Segundo João Campos, um dos coordenadores do bloco, o trabalho da Unidos da Lona Preta tem dois objetivos principais. O primeiro é entender o bloco como um instrumento de formação e mobilização da juventude e da militância em geral e o segundo desenvolver o diálogo com a sociedade por meio do carnaval de rua.

A construção desta experiência, com ações culturais nos assentamentos, acampamentos e comunidades urbanas, possibilitou a inserção de muitos militantes nas tarefas do movimento na regional. A maioria cumpre função política dentro dos setores, seja na cultura, comunicação, formação, entre outros.

Após a inauguração oficial do bloco em 2005, o trabalho ganhou uma dimensão estadual com o caráter de “Agitação e Propaganda”, e vem cumprindo importante função na luta contra o capital por meio da linguagem artística.

Desde 2006 o grupo vem realizando atividades durante o período de carnaval, vinculado às ocupações urbanas como é o caso da comuna urbana Dom Hélder Câmara, no município de Jandira, região metropolitana de São Paulo.

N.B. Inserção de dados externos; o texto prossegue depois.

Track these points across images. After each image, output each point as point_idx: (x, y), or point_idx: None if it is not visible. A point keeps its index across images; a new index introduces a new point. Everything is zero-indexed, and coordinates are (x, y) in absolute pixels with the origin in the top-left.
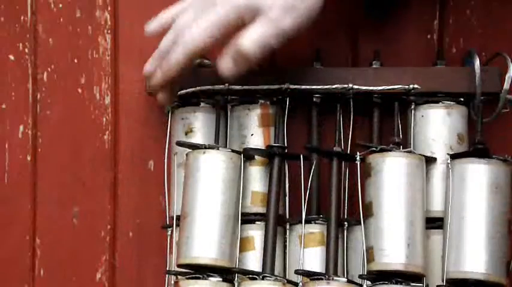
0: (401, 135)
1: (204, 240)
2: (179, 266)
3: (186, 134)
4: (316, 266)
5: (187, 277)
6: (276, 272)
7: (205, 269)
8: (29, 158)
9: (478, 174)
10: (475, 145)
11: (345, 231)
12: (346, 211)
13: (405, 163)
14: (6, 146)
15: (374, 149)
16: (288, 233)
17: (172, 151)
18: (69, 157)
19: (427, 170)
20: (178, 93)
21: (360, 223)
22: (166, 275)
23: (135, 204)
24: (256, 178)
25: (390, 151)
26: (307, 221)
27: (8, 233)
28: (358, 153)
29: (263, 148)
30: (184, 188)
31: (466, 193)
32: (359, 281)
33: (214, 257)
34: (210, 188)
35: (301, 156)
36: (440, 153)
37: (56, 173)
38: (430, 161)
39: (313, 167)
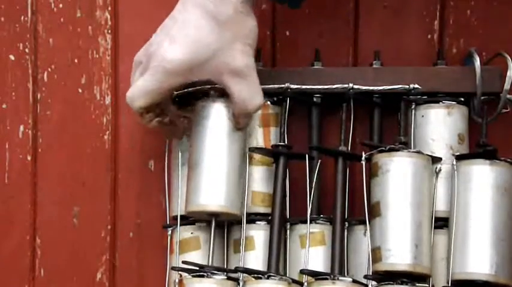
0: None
1: (212, 188)
2: (188, 213)
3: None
4: (316, 266)
5: (192, 275)
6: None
7: (213, 216)
8: (29, 158)
9: (485, 176)
10: (483, 146)
11: (346, 231)
12: (347, 210)
13: (413, 163)
14: (7, 146)
15: (383, 149)
16: (288, 233)
17: (174, 150)
18: (69, 157)
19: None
20: (178, 93)
21: (363, 223)
22: (167, 275)
23: (135, 204)
24: (257, 178)
25: (398, 150)
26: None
27: (8, 233)
28: (363, 152)
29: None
30: (193, 136)
31: (472, 195)
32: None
33: (222, 204)
34: (218, 137)
35: (307, 156)
36: (441, 153)
37: (56, 173)
38: (434, 161)
39: (317, 167)
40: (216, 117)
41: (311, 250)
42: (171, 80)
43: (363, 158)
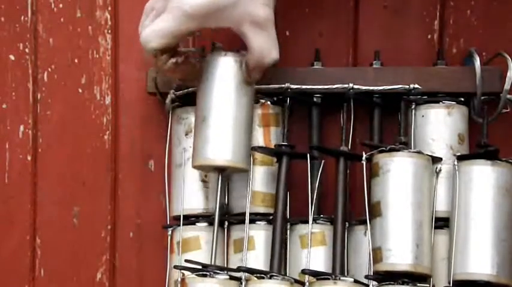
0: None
1: (219, 142)
2: (195, 167)
3: (186, 134)
4: (317, 266)
5: (196, 274)
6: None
7: (220, 170)
8: (29, 158)
9: (486, 176)
10: (484, 146)
11: (346, 231)
12: (347, 211)
13: (414, 163)
14: (7, 146)
15: (383, 149)
16: (288, 233)
17: (176, 149)
18: (69, 157)
19: None
20: (178, 93)
21: (364, 223)
22: (167, 275)
23: (135, 204)
24: (257, 178)
25: (399, 150)
26: (308, 221)
27: (8, 233)
28: (364, 153)
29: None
30: (201, 89)
31: (473, 195)
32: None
33: (229, 159)
34: (226, 90)
35: (309, 155)
36: (441, 153)
37: (56, 173)
38: (434, 161)
39: (320, 168)
40: (226, 70)
41: (312, 250)
42: (190, 24)
43: (364, 158)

Esta e outras experiências que vem sendo construídas no MST a partir da cultura, provocam reflexões críticas sobre a forma mercadoria de conceber a arte.. O grande objetivo deste coletivo é fazer da música instrumento de contribuição na formação da consciência dos trabalhadores; o que é imprescindível neste momento histórico em que a cultura vem sendo destruída pela lógica do capital na forma do espetáculo.

Neste ano a Unidos sairá pelas ruas de Jandira fazendo sua batucada nesta sexta-feira (20). A concentração será na Comuna Urbana Dom Hélder Câmara. Local: Rua Nicolau Maévski, nº 491 – Bairro Sol Nascente. Jandira.

Como chegar de trem: Da estação Barra Funda do metrô – Trem sentido Itapevi (até estação Jandira) Ao chegar no terminal rodoviário de Jandira, pegue o ônibus Vale do Sol.